Both Chief Mary Lyons of the Mattapoisett Police, Safety Officer Justin King and Barry Denham of the Highway Department were on hand to ask questions of the engineers. King shared that one device is currently being tested on a state road in Sandwich. He went on to say that in his conversation with the DOT they seem to want uniformity throughout the state. Denham said that the state won’t even allow the town to re-paint the crosswalks and improve their effectiveness. There was a general feeling that Massachusetts DOT was nonresponsive to issues associated with crosswalks on State roadways.
Selectman Collyer said, “We’ve already had one death, how much more compelling a case is needed!” Delaney of FST said that the federal government had already approved the devices, as had the state, so it shouldn’t be difficult to approach the DOT on permits for the installation at the noted location.
The price tag for each unit is approximately $20,000, which would be funded by the state but maintained by the town. Considering the costs associated it was decided that Lyons, King, Denham and Gagne would approach DOT Division 5 in an investigatory manner and get a determination as to whether or not they would permit an application for use.
Chief Lyons then remained front and center with her revisions to an outdated set of Rules and Regulations for establishments dispensing alcoholic beverages. Lyons said that presently it is very hard to enforce any rules given the lack of full detailed regulations. One sticking point that will need further work is the clause associated with noise. Presently the town does not have any laws restricting noise and several board members were concerned that existing establishments might be negatively impacted by those clauses as currently written. All applauded Lyons work and accepted the document for further review, including town counsel. It is planned to have the regulations completed before the December license renewal period.
Harbormaster Horace Field came to the table next with Allen Gillis, Chairman of the Marine Advisory Board, to discuss new hire opportunities and succession planning. After Gagne thanked Field for coming forward and providing the town with exemplary service they got down to the business of the job description for harbormaster. Gagne said the job description was done and would include details such as: part-time position, 912 hours per year primarily between May and September, necessity for applicants to be certified for 6 passenger water craft and within two years of hire, certified Massachusetts Criminal Justice Officer. The position would not offer health benefits. Gagne said the job would be posted immediately in the hope of finding a qualified candidate to work with Fields during the upcoming season.
Gillis said that the advisory board would like to be part of the selection process. He also said that possibly cadets from Mass Maritime could be hired on as interns for the season supplementing their education and the town’s need for sea-worthy personal to assist the Harbormaster. It was agreed that cadets would be invited to apply for seasonal work.
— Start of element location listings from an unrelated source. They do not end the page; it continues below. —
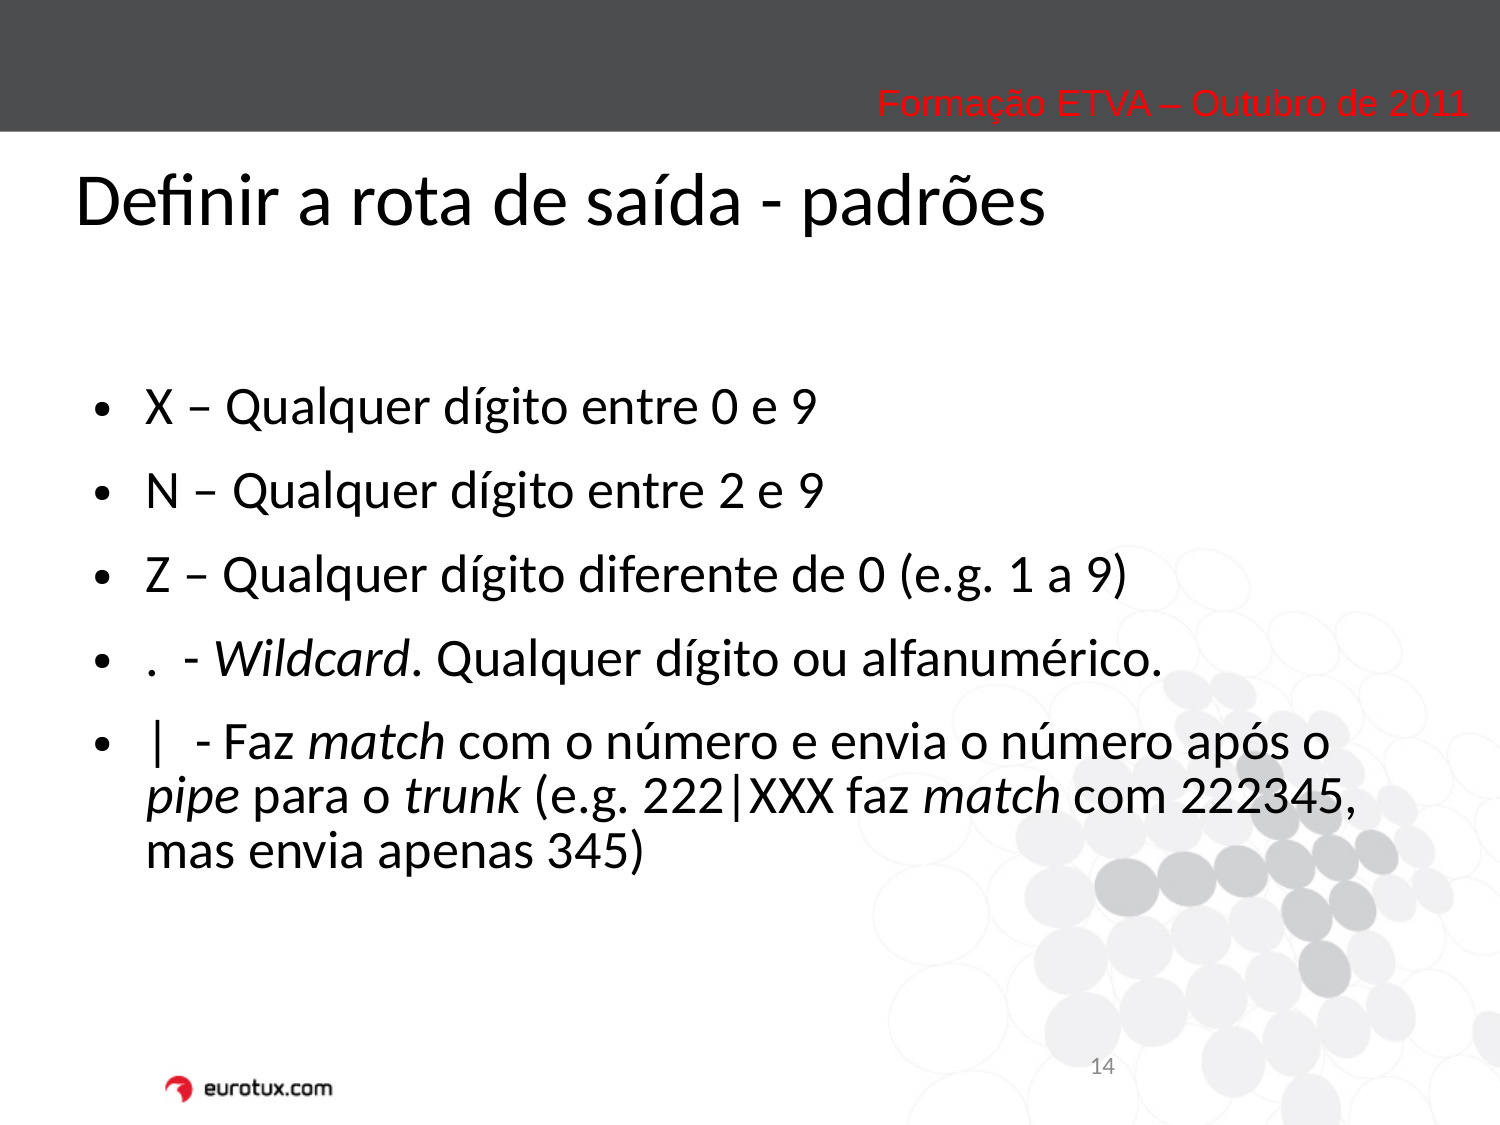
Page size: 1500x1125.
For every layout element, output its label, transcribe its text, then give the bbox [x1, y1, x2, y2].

list X – Qualquer dígito entre 0 e 9 N – Qualquer dígito entre 2 e 9 Z – Qualquer dígito diferente de 0 (e.g. 1 a 9) . - Wildcard. Qualquer dígito ou alfanumérico. | - Faz match com o número e envia o número após o pipe para o trunk (e.g. 222|XXX faz match com 222345, mas envia apenas 345) [75, 299, 1425, 1043]
picture [0, 0, 1500, 1125]
title Definir a rota de saída - padrões [75, 112, 1425, 299]
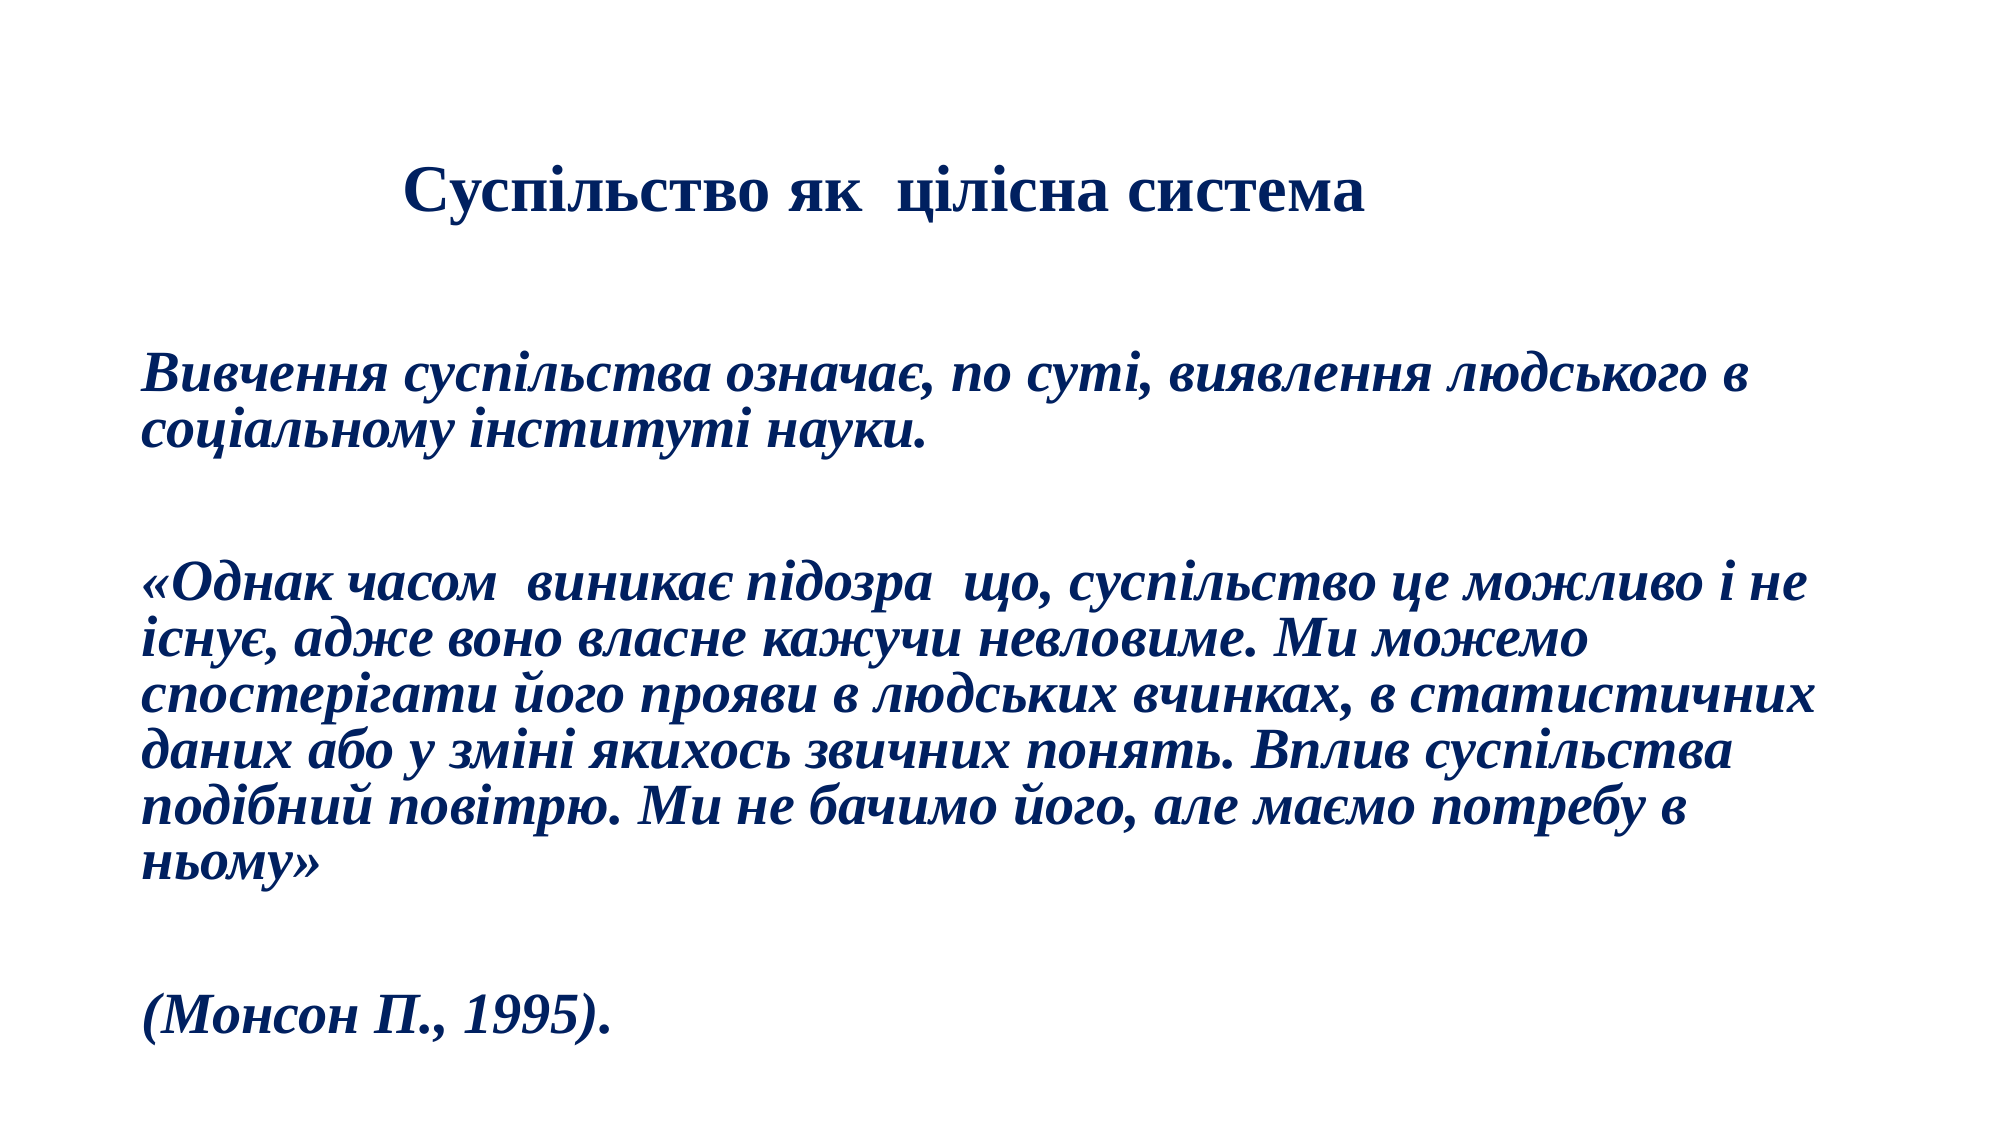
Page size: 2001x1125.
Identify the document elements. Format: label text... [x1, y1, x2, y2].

Next on the agenda was the issue of improving the documentation for Town Hall employees taking leave. Currently the system isn’t working well leaving the administrator with poor visibility as to who is working and who may not be available at any given time. Selectman Silva said, “I can’t believe we are having this conversation in the 21st century.” All agreed that an electronic system would give the town better analytics for workflow, time use, and accumulated time. Gagne received the board’s support to move forward into discussion with department heads.
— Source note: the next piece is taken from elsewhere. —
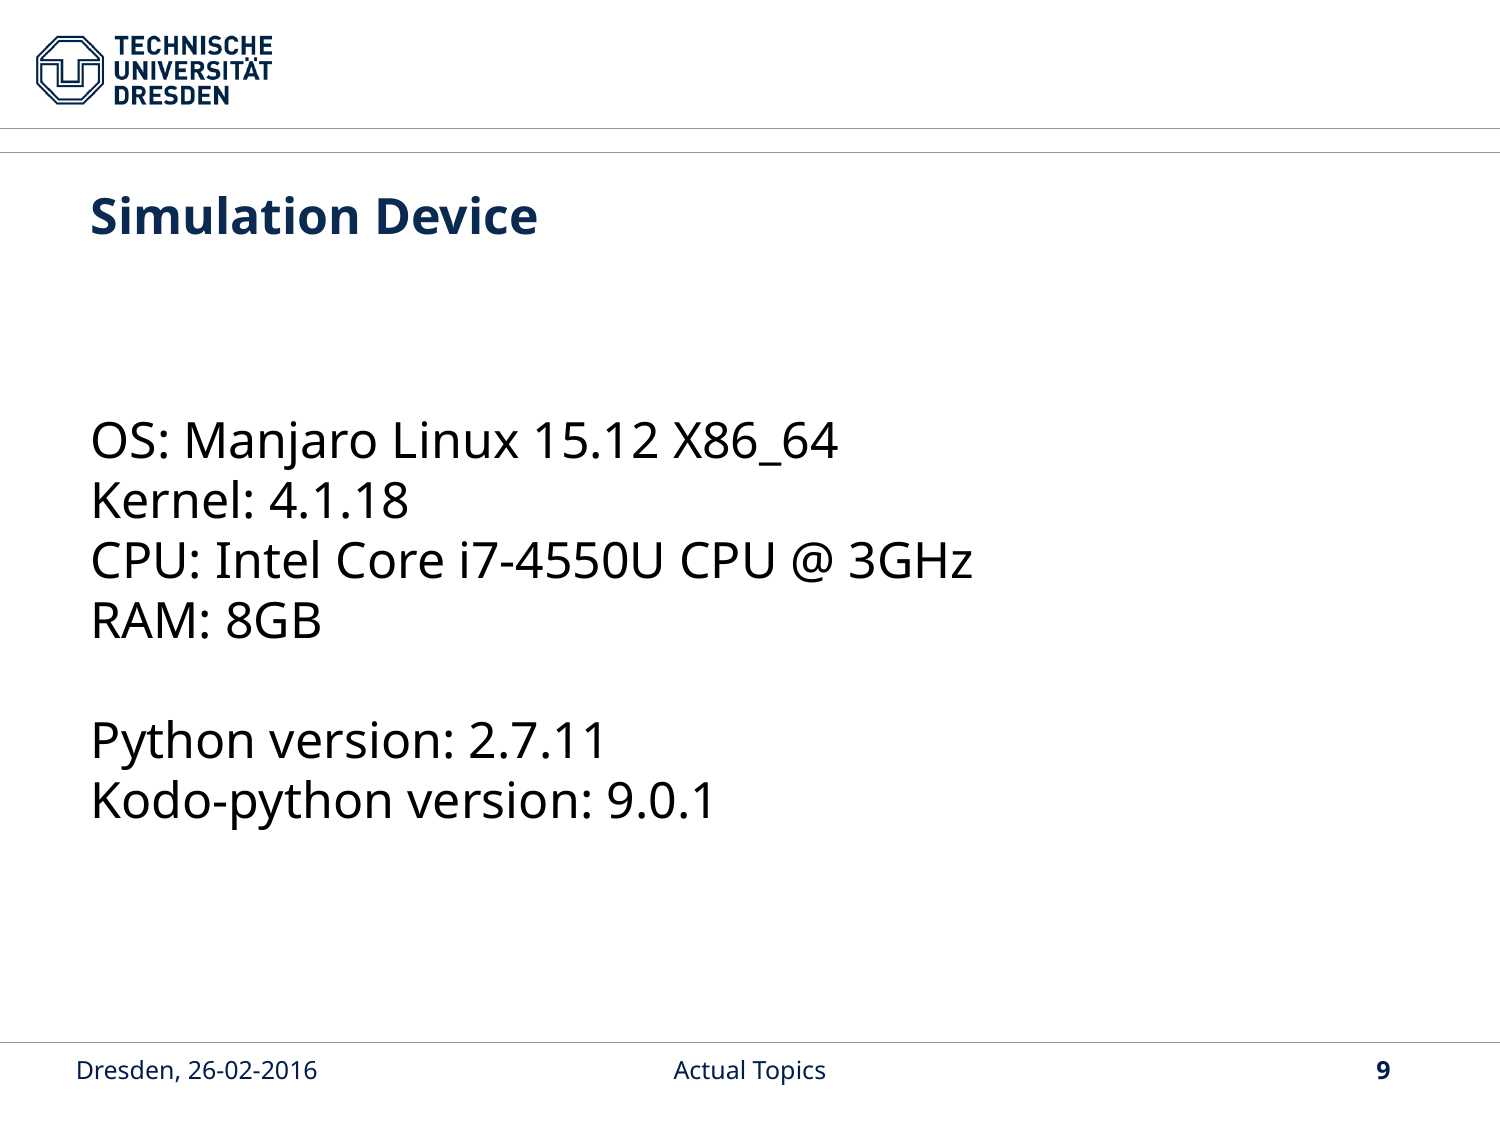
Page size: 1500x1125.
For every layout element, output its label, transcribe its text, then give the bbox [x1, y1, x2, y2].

picture [35, 35, 272, 105]
title OS: Manjaro Linux 15.12 X86_64 Kernel: 4.1.18 CPU: Intel Core i7-4550U CPU @ 3GHz RAM: 8GB Python version: 2.7.11 Kodo-python version: 9.0.1 [90, 587, 1410, 650]
title Simulation Device [90, 182, 1410, 246]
Finally Gagne reported that the town has received four formal bids for the proposed landfill photovoltaic project. He was confident that the project will move forward given the interest demonstrated by the bids submitted.
Gagne also noted that the Town Meeting warrant should be available for public review sometime next week.
The board then went into executive session regarding preparation for upcoming negotiations with both union and non-union personnel.